Python 3.9 lands with union operators and type hinting generics

Python 3.9 lands with union operators and type hinting generics

After pulling support for the freshly retired Python 3.5, the Python team has concluded its work on version 3.9 of the programming language and made the result generally available.

The new release includes quite a few noteworthy features, though most users will surely be most interested in the syntax additions, such as operators | and |= for merging and updating dictionaries. According to language creator Guido van Rossum, the correct way of combining two dicts wasn’t something a typical Python user – let alone he himself – would have thought of right away, and the hope is that the new operators are more intuitive.

Better usability is also the rationale behind newly added type hinting generics in standard collections. Through it, developers can use built-in collection types such as list and dict “as generic types instead of importing the corresponding capitalized types [..] from typing”. This is meant to make programs easier to annotate and, with the duplicated collection hierarchy in the typing module gone, the language logic easier to comprehend.

The relaxation of grammar restrictions on decorators should help the cause further. Decorators can now be any valid expression instead of following the pattern of dotted name followed by a single call. Python 3.9 comes with new string methods str.removeprefix(prefix) and str.removesuffix(suffix) to remove an unneeded prefix or a suffix, and includes an Annotated type in the typing module for decorating types with context-specific metadata.

Another much highlighted feature of the current release is a new CPython parser. The latter uses a parsing expression grammar (PEG) instead of the left-to-right (LL(1)) top-down approach the previous parser followed. LL(1) “parses the input from left to right, performing leftmost derivation of the sentence, with just one token of lookahead”, which – though efficient to implement – made some common Python constructs hard to express and led to some ambiguity.

The new PEG-based parser meanwhile uses a grammar reflecting the way the parser will operate more closely and only knows one valid parse-tree per string. On the downside, it uses more memory, but given the reduction of maintenance costs and flexibility for new features, the new parser promises the trade-off was something the Python team was willing to accept.

Developers who don’t want to use the new parser yet can get the old one back by using -X oldparser on the command line.
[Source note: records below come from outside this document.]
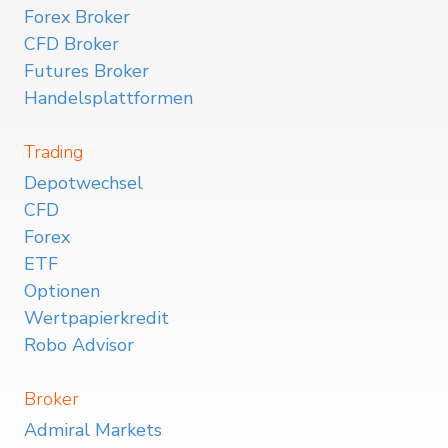
Forex Broker
CFD Broker
Futures Broker
Handelsplattformen
Trading
Depotwechsel
CFD
Forex
ETF
Optionen
Wertpapierkredit
Robo Advisor
Broker
Admiral Markets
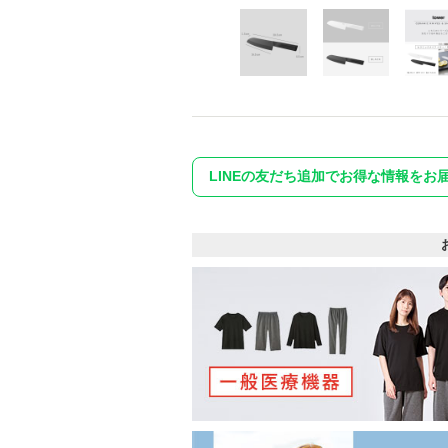
LINEの友だち追加でお得な情報をお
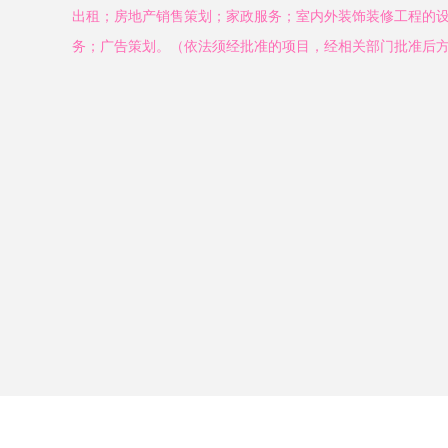
出租；房地产销售策划；家政服务；室内外装饰装修工程的
务；广告策划。（依法须经批准的项目，经相关部门批准后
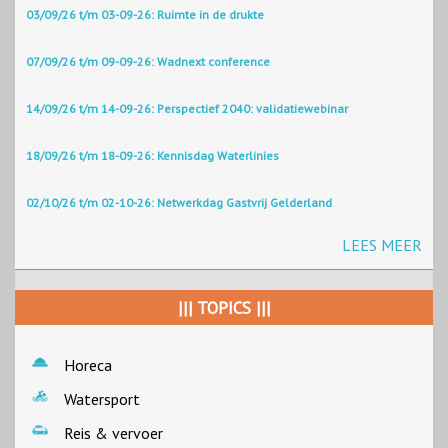
03/09/26 t/m 03-09-26: Ruimte in de drukte
07/09/26 t/m 09-09-26: Wadnext conference
14/09/26 t/m 14-09-26: Perspectief 2040: validatiewebinar
18/09/26 t/m 18-09-26: Kennisdag Waterlinies
02/10/26 t/m 02-10-26: Netwerkdag Gastvrij Gelderland
LEES MEER
||| TOPICS |||
Horeca
Watersport
Reis & vervoer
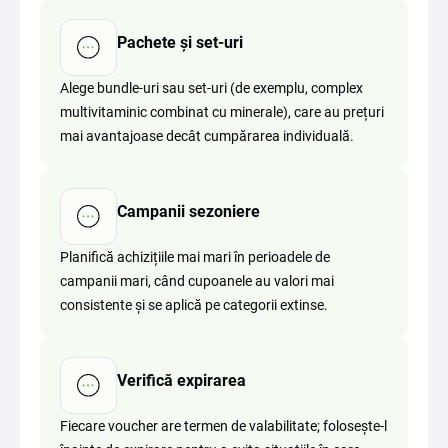
Pachete și set-uri
Alege bundle-uri sau set-uri (de exemplu, complex
multivitaminic combinat cu minerale), care au prețuri
mai avantajoase decât cumpărarea individuală.
Campanii sezoniere
Planifică achizițiile mai mari în perioadele de
campanii mari, când cupoanele au valori mai
consistente și se aplică pe categorii extinse.
Verifică expirarea
Fiecare voucher are termen de valabilitate; folosește-l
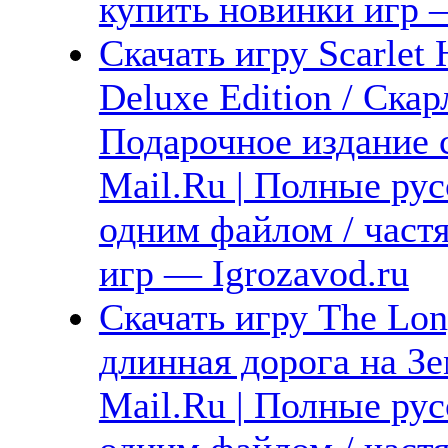
купить новинки игр —
Скачать игру Scarlet
Deluxe Edition / Ска
Подарочное издание 
Mail.Ru | Полные рус
одним файлом / част
игр — Igrozavod.ru
Скачать игру The Lon
длинная дорога на Зе
Mail.Ru | Полные рус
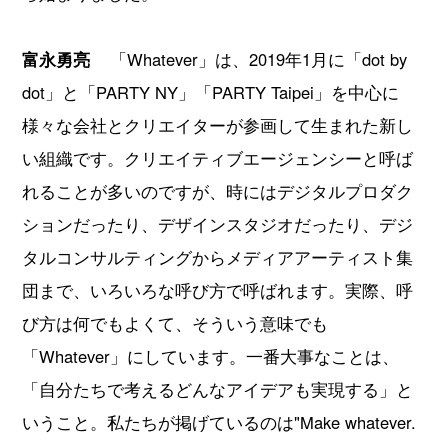
富永勇亮
「Whatever」は、2019年1月に「dot by
dot」と「PARTY NY」「PARTY Taipei」を中心に
様々な会社とクリエイターが参画して生まれた新し
い組織です。クリエイティブエージェンシーと呼ば
れることが多いのですが、時にはデジタルプロダク
ションだったり、デザインスタジオだったり、デジ
タルコンサルティングからメディアアーティスト集
団まで、いろいろな呼び方で呼ばれます。実際、呼
び方は何でもよくて、そういう意味でも
「Whatever」にしています。一番大事なことは、
「自分たちで考えるどんなアイデアも実現する」と
いうこと。私たちが掲げているのは"Make whatever.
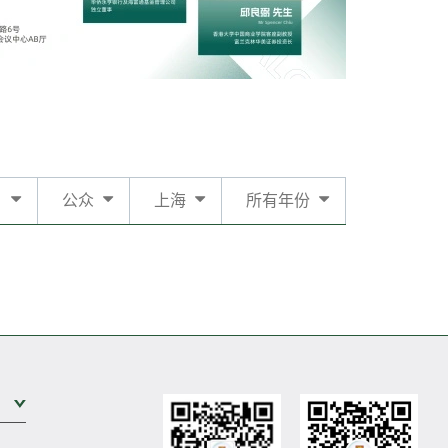
日
公众
上海
所有年份
展开次级菜单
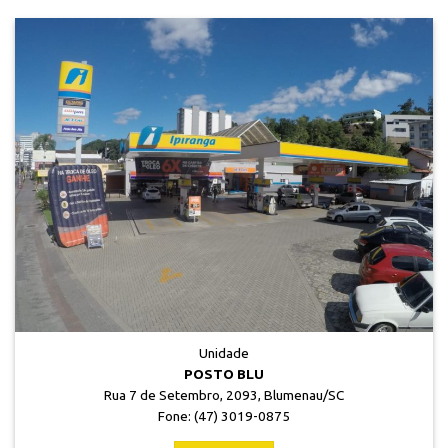
Veja mais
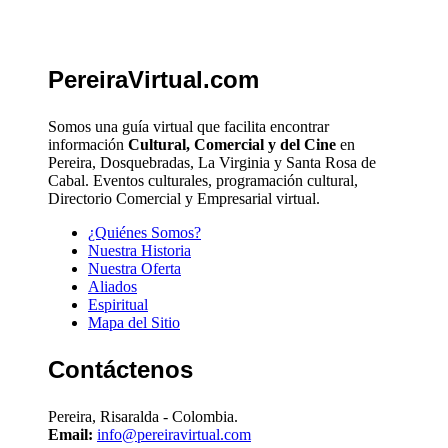
PereiraVirtual.com
Somos una guía virtual que facilita encontrar
información
Cultural, Comercial y del Cine
en
Pereira, Dosquebradas, La Virginia y Santa Rosa de
Cabal. Eventos culturales, programación cultural,
Directorio Comercial y Empresarial virtual.
¿Quiénes Somos?
Nuestra Historia
Nuestra Oferta
Aliados
Espiritual
Mapa del Sitio
Contáctenos
Pereira, Risaralda - Colombia.
Email:
info@pereiravirtual.com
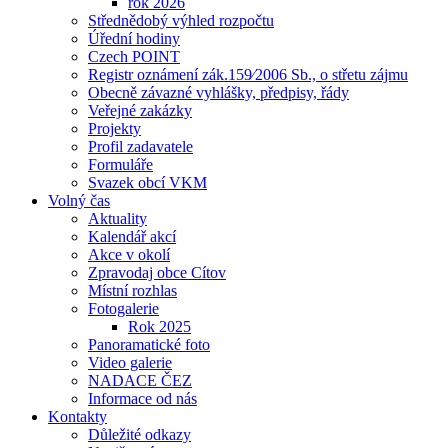
rok 2026
Střednědobý výhled rozpočtu
Úřední hodiny
Czech POINT
Registr oznámení zák.159⁄2006 Sb., o střetu zájmu
Obecně závazné vyhlášky, předpisy, řády
Veřejné zakázky
Projekty
Profil zadavatele
Formuláře
Svazek obcí VKM
Volný čas
Aktuality
Kalendář akcí
Akce v okolí
Zpravodaj obce Cítov
Místní rozhlas
Fotogalerie
Rok 2025
Panoramatické foto
Video galerie
NADACE ČEZ
Informace od nás
Kontakty
Důležité odkazy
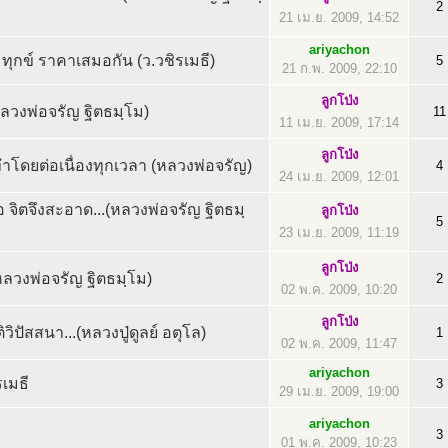
2
21 เม.ย. 2009, 14:52
ariyachon
ุกข์ ราคาเสมอกัน (ว.วชิรเมธี)
5
21 ก.พ. 2009, 22:10
ลูกโป่ง
ลวงพ่อจรัญ ฐิตธมฺโม)
11
11 เม.ย. 2009, 17:14
ลูกโป่ง
ำโดยต่อเนื่องทุกเวลา (หลวงพ่อจรัญ)
4
24 เม.ย. 2009, 12:01
อ จิตจึงสะอาด...(หลวงพ่อจรัญ ฐิตธมฺ
ลูกโป่ง
5
23 เม.ย. 2009, 11:19
ลูกโป่ง
..(หลวงพ่อจรัญ ฐิตธมฺโม)
2
02 พ.ค. 2009, 10:20
ลูกโป่ง
ติวิปัสสนา...(หลวงปู่ดูลย์ อตุโล)
1
02 พ.ค. 2009, 11:47
ariyachon
เมธี
3
29 เม.ย. 2009, 19:00
ariyachon
3
01 พ.ค. 2009, 10:23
It will, however, be deleted in Python 3.10, so it’s probably best to get comfortable with the PEG parser sooner rather than later. 

A full list of changes can be found in the project’s release notes. Users should be aware that Python 3.9 is the last version to provide some Python 2 backward-compatibility layers, which is why the development team recommends you check for deprecation warnings and update code before everything will be removed in Python 3.10. 

The fact that some of these warnings have been around since 2012 shows that Python users usually get a lot of time for transitioning to a new version. A few days before 3.9 was released, the Python team announced the end of support for version 3.5 and recommended an upgrade to the latest iteration of the language. Python 3.5 was first released in 2015, 3.5.10 is the last official version of the series. 

To help developers plan their code migration efforts better, the Python team also decided on a new fixed release cadence with yearly updates. Following that, the next sort of major version, Python 3.10, is planned to land in October 2021.

A certain excitement about the new version seems to have helped Python’s ranking in the October edition of the TIOBE Index, which sees the language “getting closer to the second position”. TIOBE Software CEO Paul Jansen wrote on the topic: “Since Java is approaching its all time low since 2001, Python and Java are getting pretty close. The gap is now less than 1.3%. Since the start of the TIOBE index, C and Java have always held the 2 top positions. So it would be a unique event, if Python would reach position #2.”

The TIOBE Programming Community Index is calculated by counting the hits for the search query +”<language> programming” in 25 search engines and is supposed to give some sort of indication for a language’s popularity. New release or major bugs tend to have quite an impact on this metric, which for one means the unique event Jansen mentions could happen soon but also has to be taken with a grain of salt.

Python’s popularity is nevertheless widely recognised with the language regularly clocking in amongst the Top 5 in all sorts of rankings from StackOverflow’s Developer Survey to the PYPL Popularity of Programming Language Index to the RedMonk Programming Language Rankings.